This is the mail archive of the
gcc-patches@gcc.gnu.org
mailing list for the GCC project.
Re: [PATH, SH] Small builtin_strlen improvement
- From: Oleg Endo <oleg dot endo at t-online dot de>
- To: Christian Bruel <christian dot bruel at st dot com>
- Cc: "gcc-patches at gcc dot gnu dot org" <gcc-patches at gcc dot gnu dot org>, Kaz Kojima <kkojima at rr dot iij4u dot or dot jp>
- Date: Fri, 18 Apr 2014 14:41:50 +0200
- Subject: Re: [PATH, SH] Small builtin_strlen improvement
- Authentication-results: sourceware.org; auth=none
- References: <533288C1 dot 1080306 at st dot com> <1396213352 dot 2352 dot 12 dot camel at yam-132-YW-E178-FTW> <53391CDB dot 3030905 at st dot com>
Sorry for the delayed reply.
On Mon, 2014-03-31 at 09:44 +0200, Christian Bruel wrote:
> On 03/30/2014 11:02 PM, Oleg Endo wrote:
> > Hi,
> >
> > On Wed, 2014-03-26 at 08:58 +0100, Christian Bruel wrote:
> >
> >> This patches adds a few instructions to the inlined builtin_strlen to
> >> unroll the remaining bytes for word-at-a-time loop. This enables to have
> >> 2 distinct execution paths (no fall-thru in the byte-at-a-time loop),
> >> allowing block alignment assignation. This partially improves the
> >> problem reported with by Oleg. in [Bug target/0539] New: [SH] builtin
> >> string functions ignore loop and label alignment
> > Actually, my original concern was the (mis)alignment of the 4 byte inner
> > loop. AFAIR it's better for the SH pipeline if the first insn of a loop
> > is 4 byte aligned.
>
> yes, this is why I haven't closed the PR. IMHO the problem is with the
> non-aligned loop stems from to the generic alignment code in final.c.

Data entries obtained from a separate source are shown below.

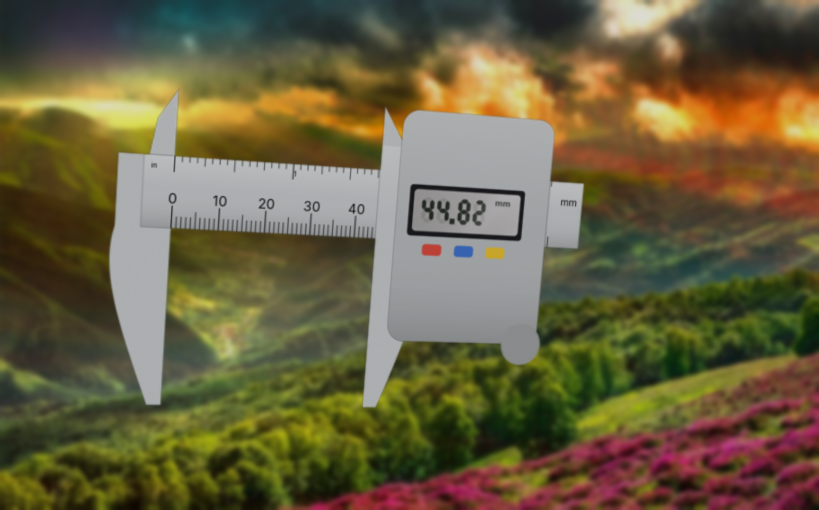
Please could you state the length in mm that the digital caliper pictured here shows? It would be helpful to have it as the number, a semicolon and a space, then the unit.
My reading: 44.82; mm
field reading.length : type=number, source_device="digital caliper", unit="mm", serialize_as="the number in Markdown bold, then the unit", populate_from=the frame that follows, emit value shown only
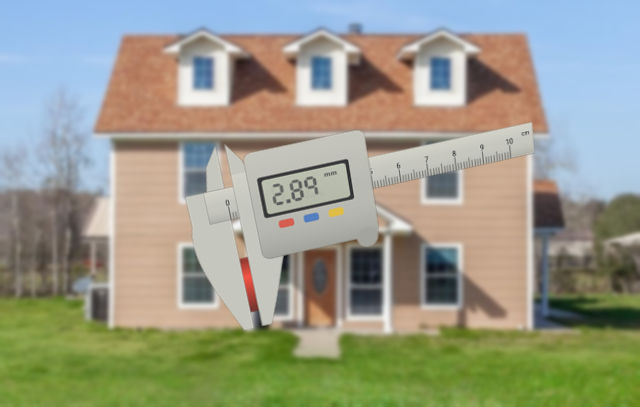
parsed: **2.89** mm
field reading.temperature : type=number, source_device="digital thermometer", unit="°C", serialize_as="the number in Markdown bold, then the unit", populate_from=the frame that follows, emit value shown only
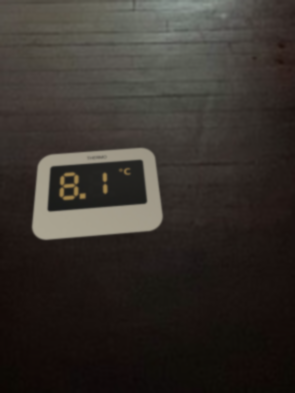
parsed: **8.1** °C
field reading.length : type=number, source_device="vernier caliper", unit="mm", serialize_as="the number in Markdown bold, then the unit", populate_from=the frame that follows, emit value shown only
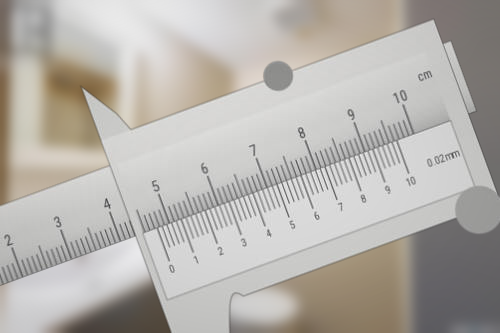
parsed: **47.5** mm
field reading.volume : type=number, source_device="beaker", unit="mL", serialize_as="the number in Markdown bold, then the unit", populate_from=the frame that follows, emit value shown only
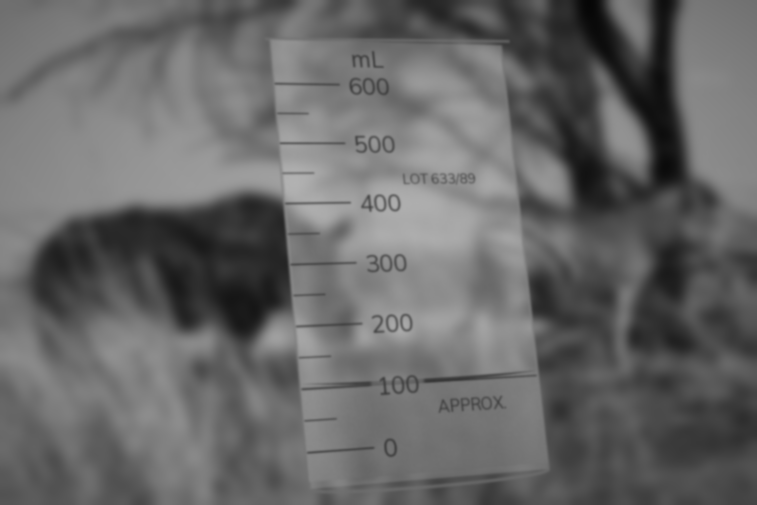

> changing branch frequencies is quite impacting to BB reordering as well.
> Further tuning of static branch estimations, or tuning of the LOOP_ALIGN
> macro is needed.
OK, I've updated PR 60539 accordingly.
> Note that my branch estimations in this code is very
> empirical, a dynamic profiling benchmarking would be nice as well.
> My point was just that forcing a local .align in this code is a
> workaround, as we should be able to rely on generic reordering/align
> code for this. So the tuning of loop alignment is more global (and well
> exhibited here indeed)
I think that those two are separate issues. I've opened a new PR 60884
for this. Let's continue the discussions and experiments there.
Cheers,
Oleg